Data shown:
········
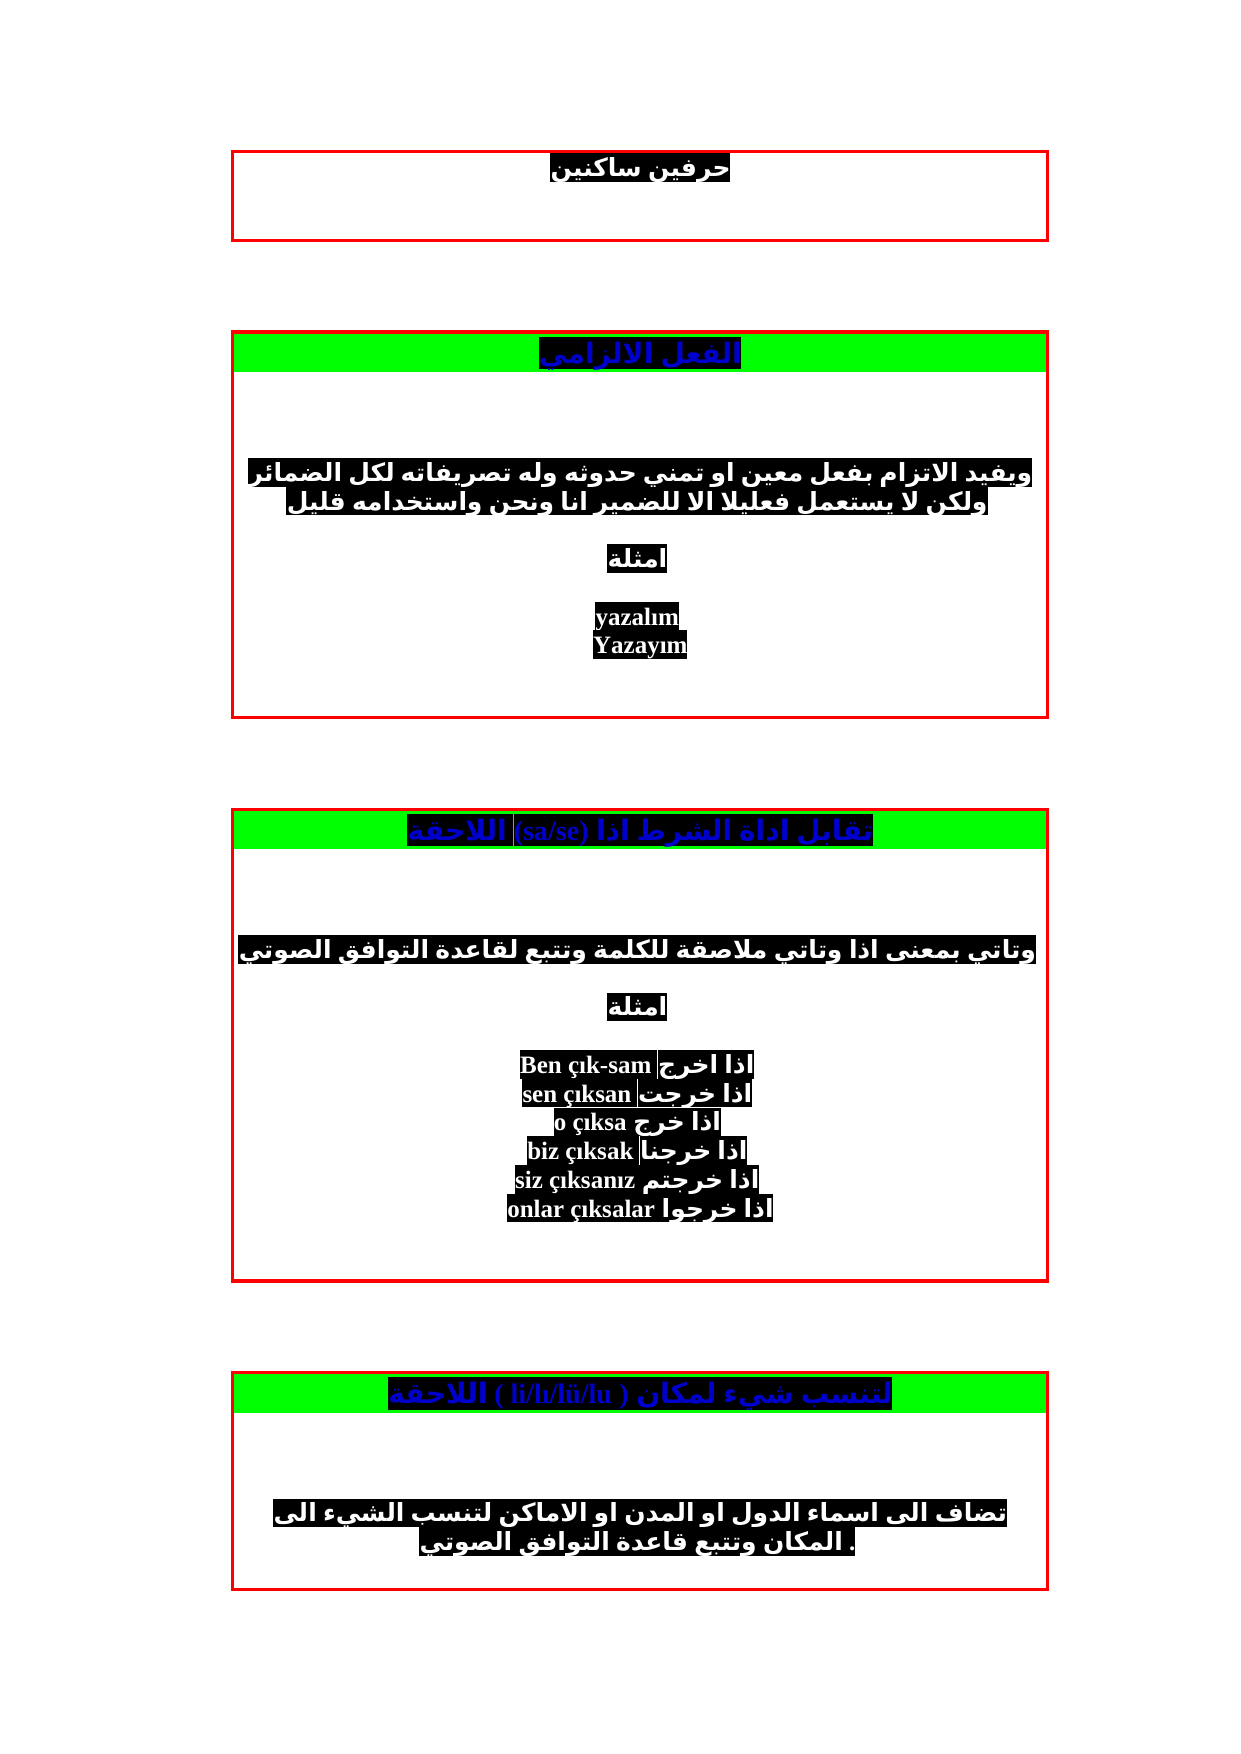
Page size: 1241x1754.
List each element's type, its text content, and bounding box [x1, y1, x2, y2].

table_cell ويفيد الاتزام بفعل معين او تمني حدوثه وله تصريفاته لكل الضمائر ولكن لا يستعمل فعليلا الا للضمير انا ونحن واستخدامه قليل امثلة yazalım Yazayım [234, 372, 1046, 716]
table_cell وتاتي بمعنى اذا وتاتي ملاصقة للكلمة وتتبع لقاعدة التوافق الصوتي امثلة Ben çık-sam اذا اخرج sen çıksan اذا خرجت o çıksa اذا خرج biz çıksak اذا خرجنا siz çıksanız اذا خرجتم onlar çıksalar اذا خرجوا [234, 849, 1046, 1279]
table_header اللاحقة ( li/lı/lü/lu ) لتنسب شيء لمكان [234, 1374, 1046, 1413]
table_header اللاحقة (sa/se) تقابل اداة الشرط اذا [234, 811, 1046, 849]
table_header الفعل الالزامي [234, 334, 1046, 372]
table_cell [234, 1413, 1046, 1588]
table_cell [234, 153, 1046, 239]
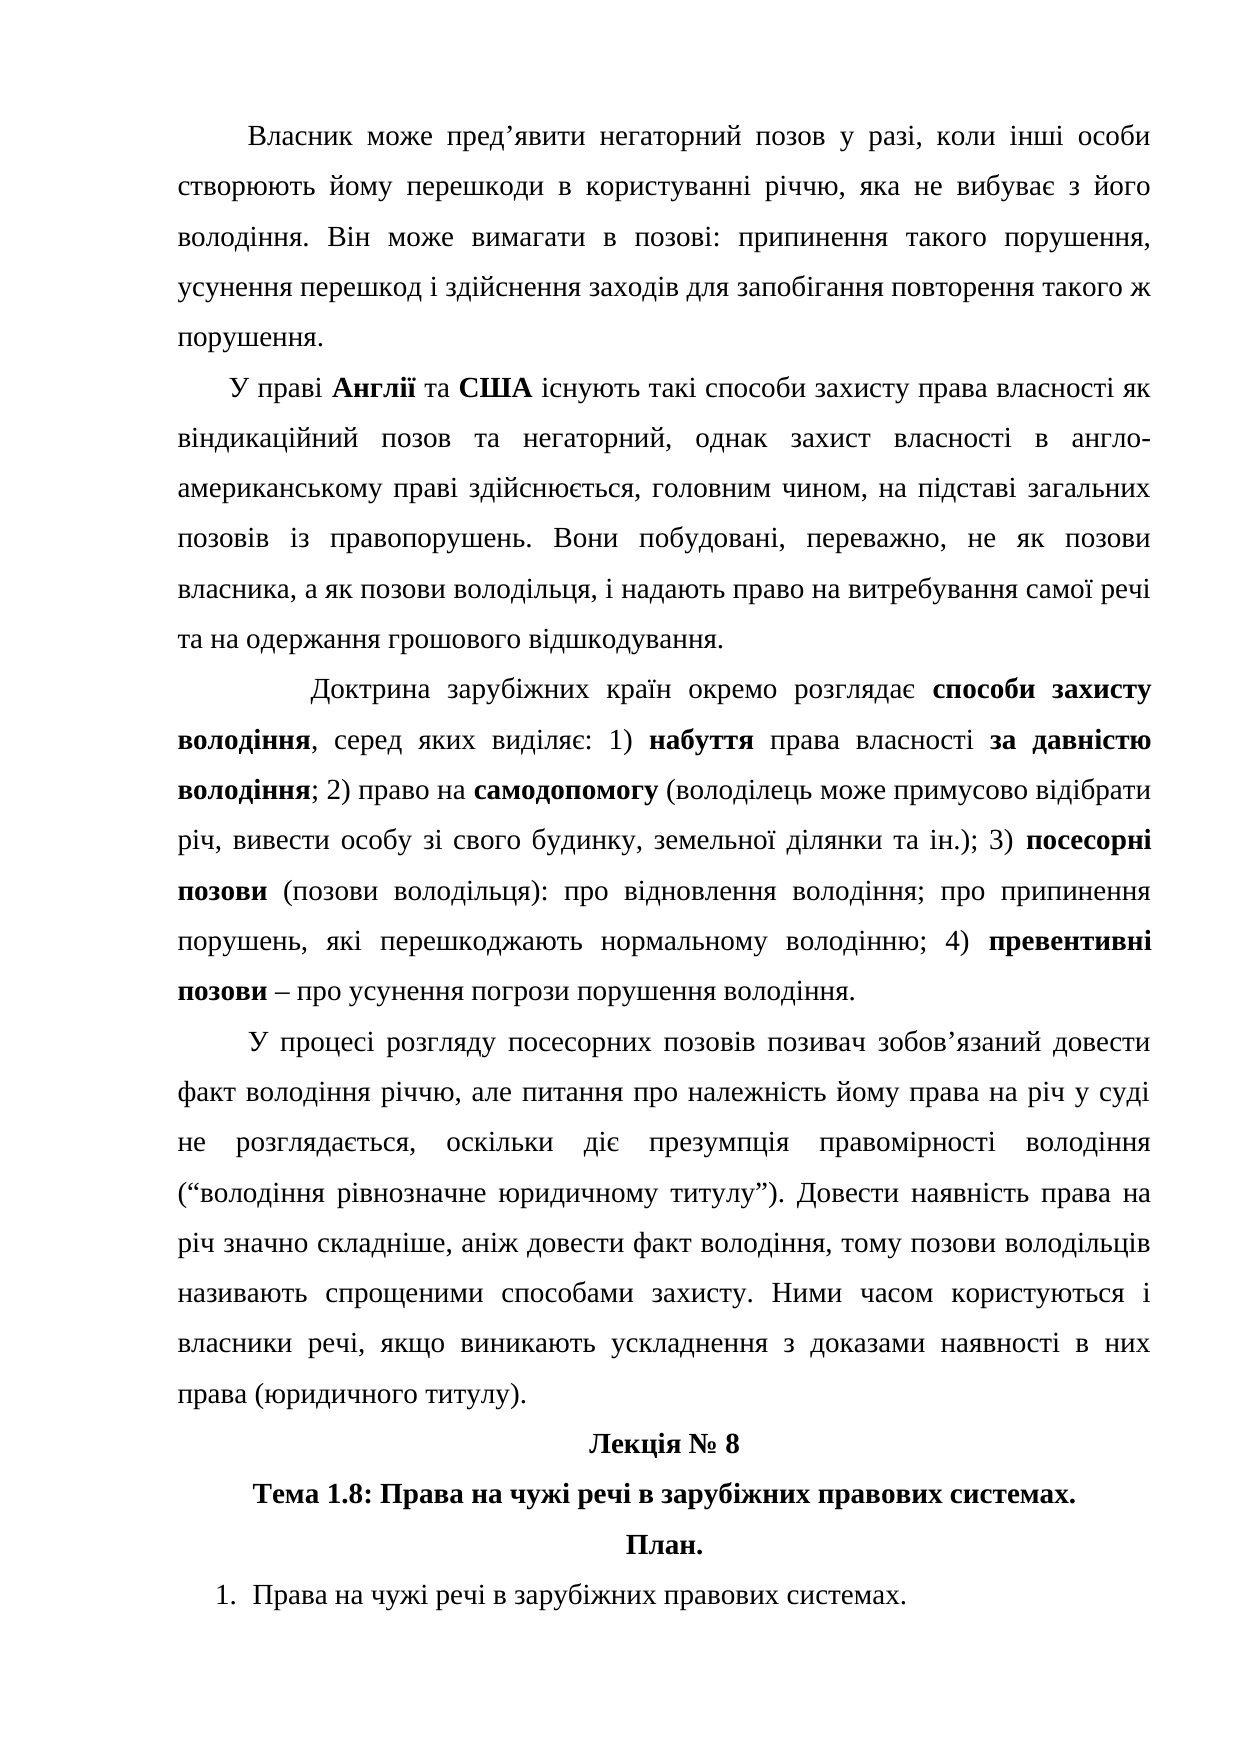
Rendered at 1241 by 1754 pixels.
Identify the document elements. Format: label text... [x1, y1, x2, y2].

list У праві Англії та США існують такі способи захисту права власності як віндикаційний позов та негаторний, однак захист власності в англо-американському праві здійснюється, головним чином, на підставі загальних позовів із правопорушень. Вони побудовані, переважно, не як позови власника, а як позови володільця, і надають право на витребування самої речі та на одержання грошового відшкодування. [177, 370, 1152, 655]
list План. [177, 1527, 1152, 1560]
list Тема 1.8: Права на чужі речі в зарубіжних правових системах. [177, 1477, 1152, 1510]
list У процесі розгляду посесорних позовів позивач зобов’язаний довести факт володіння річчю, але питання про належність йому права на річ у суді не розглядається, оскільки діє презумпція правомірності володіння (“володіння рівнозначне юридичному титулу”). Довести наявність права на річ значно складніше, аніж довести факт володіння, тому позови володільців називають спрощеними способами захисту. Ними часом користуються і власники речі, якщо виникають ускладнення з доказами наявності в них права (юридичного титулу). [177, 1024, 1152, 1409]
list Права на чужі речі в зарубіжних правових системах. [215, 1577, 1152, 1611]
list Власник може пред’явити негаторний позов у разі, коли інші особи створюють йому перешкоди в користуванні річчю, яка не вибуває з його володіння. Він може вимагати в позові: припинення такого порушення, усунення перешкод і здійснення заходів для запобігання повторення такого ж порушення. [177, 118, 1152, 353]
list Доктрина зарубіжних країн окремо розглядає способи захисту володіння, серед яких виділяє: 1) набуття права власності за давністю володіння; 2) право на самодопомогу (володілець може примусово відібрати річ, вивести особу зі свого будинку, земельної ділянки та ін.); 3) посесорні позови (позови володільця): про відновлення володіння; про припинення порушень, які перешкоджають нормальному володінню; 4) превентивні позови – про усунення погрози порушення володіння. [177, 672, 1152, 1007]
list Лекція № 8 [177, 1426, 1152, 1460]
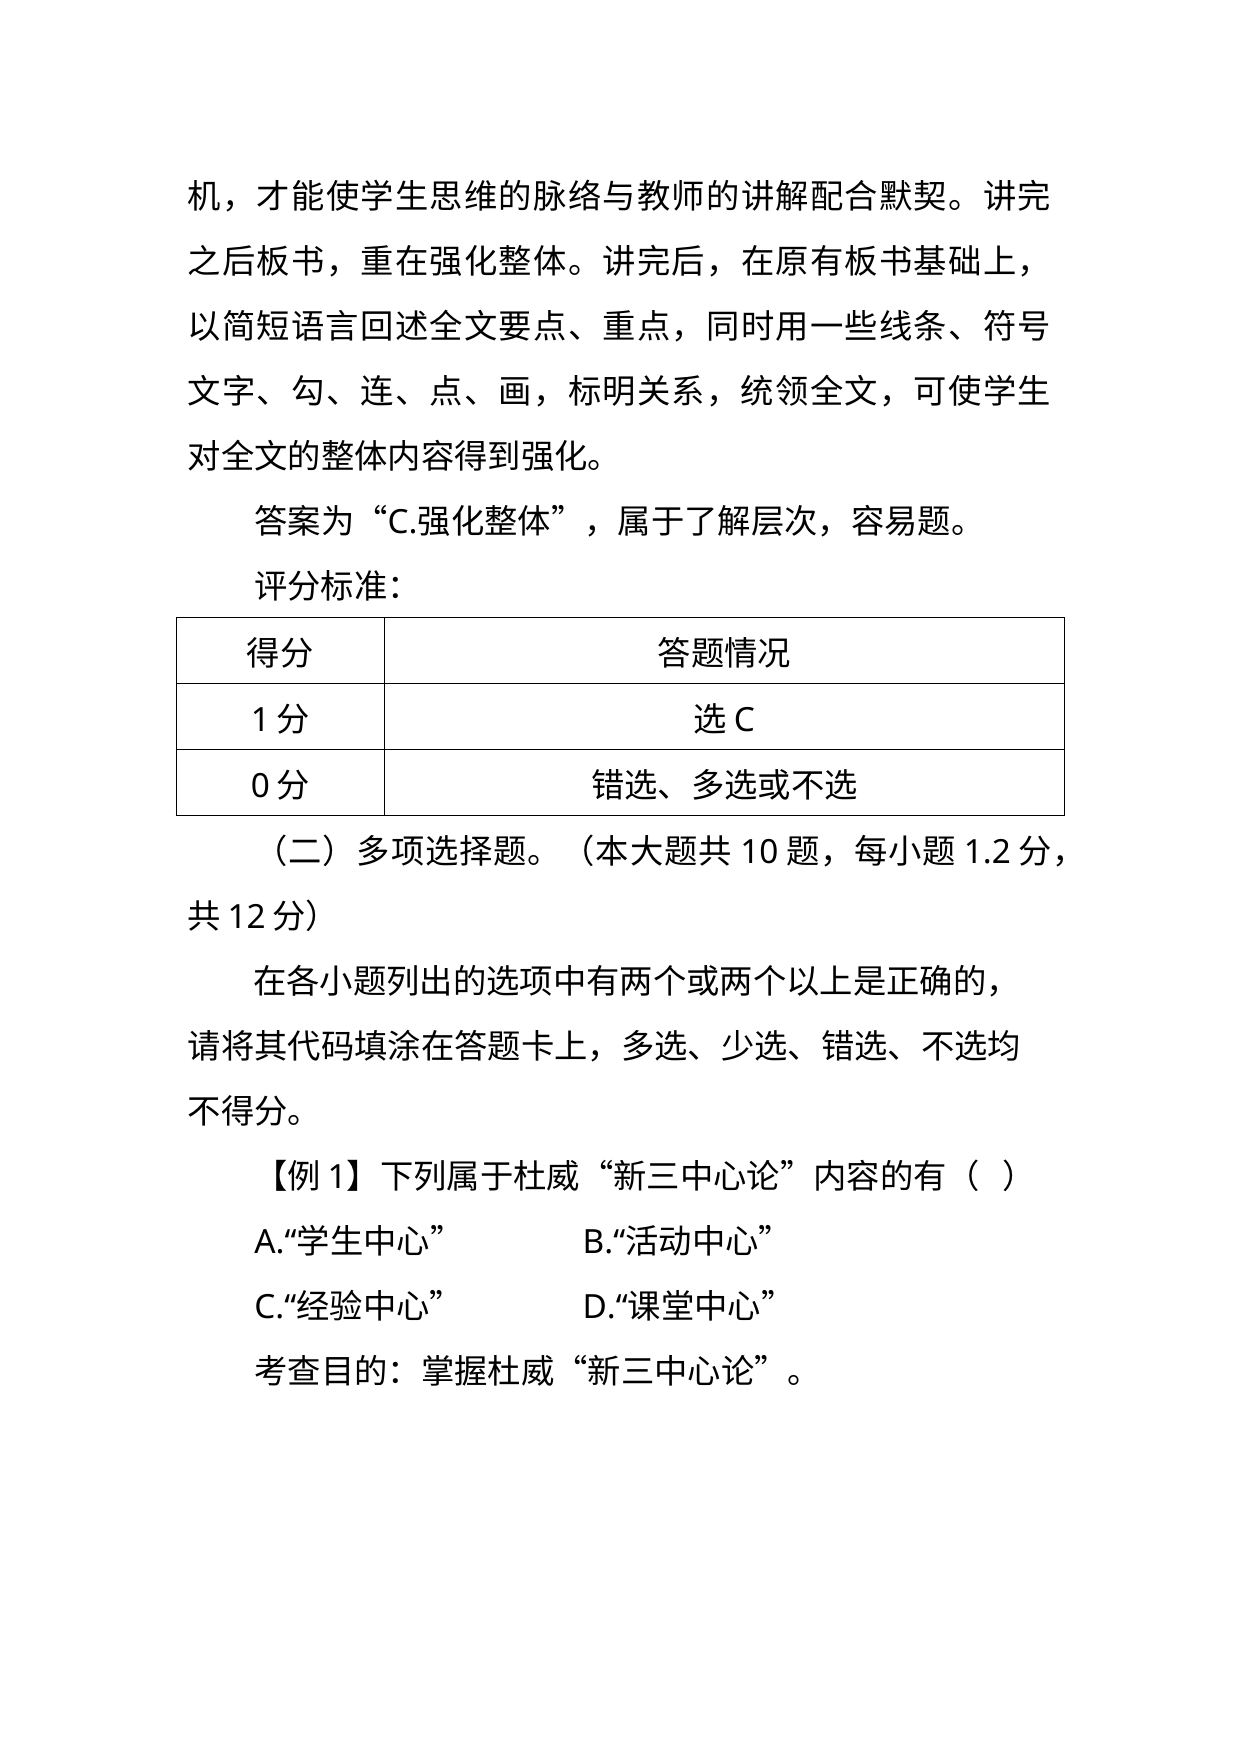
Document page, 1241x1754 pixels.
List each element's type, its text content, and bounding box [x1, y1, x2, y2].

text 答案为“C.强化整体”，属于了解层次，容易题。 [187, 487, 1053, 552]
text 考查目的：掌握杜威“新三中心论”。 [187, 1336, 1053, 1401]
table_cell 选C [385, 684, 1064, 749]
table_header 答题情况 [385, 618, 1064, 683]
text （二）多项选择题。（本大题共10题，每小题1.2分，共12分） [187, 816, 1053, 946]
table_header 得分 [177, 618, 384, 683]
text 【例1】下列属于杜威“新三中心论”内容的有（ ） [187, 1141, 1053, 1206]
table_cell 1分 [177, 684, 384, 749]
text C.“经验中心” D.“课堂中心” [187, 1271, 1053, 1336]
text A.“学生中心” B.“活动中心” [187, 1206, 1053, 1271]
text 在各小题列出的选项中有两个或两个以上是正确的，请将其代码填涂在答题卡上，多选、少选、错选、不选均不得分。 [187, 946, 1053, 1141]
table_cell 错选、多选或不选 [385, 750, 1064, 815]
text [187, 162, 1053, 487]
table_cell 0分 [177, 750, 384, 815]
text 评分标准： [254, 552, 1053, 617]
········
Work order:
Filter the listing down to the lines holding the word "text", and return those.

Written response:
List each element's type, its text content, and bounding box [x1, y1, x2, y2].
Identify the document elements. Format: label text... [x1, y1, x2, y2].
List each element's type, its text content, and bounding box [x1, y1, x2, y2].
text 答案为“C.强化整体”，属于了解层次，容易题。 [187, 487, 1053, 552]
text 考查目的：掌握杜威“新三中心论”。 [187, 1336, 1053, 1401]
text （二）多项选择题。（本大题共10题，每小题1.2分，共12分） [187, 816, 1053, 946]
text 【例1】下列属于杜威“新三中心论”内容的有（ ） [187, 1141, 1053, 1206]
text C.“经验中心” D.“课堂中心” [187, 1271, 1053, 1336]
text A.“学生中心” B.“活动中心” [187, 1206, 1053, 1271]
text 在各小题列出的选项中有两个或两个以上是正确的，请将其代码填涂在答题卡上，多选、少选、错选、不选均不得分。 [187, 946, 1053, 1141]
text [187, 162, 1053, 487]
text 评分标准： [254, 552, 1053, 617]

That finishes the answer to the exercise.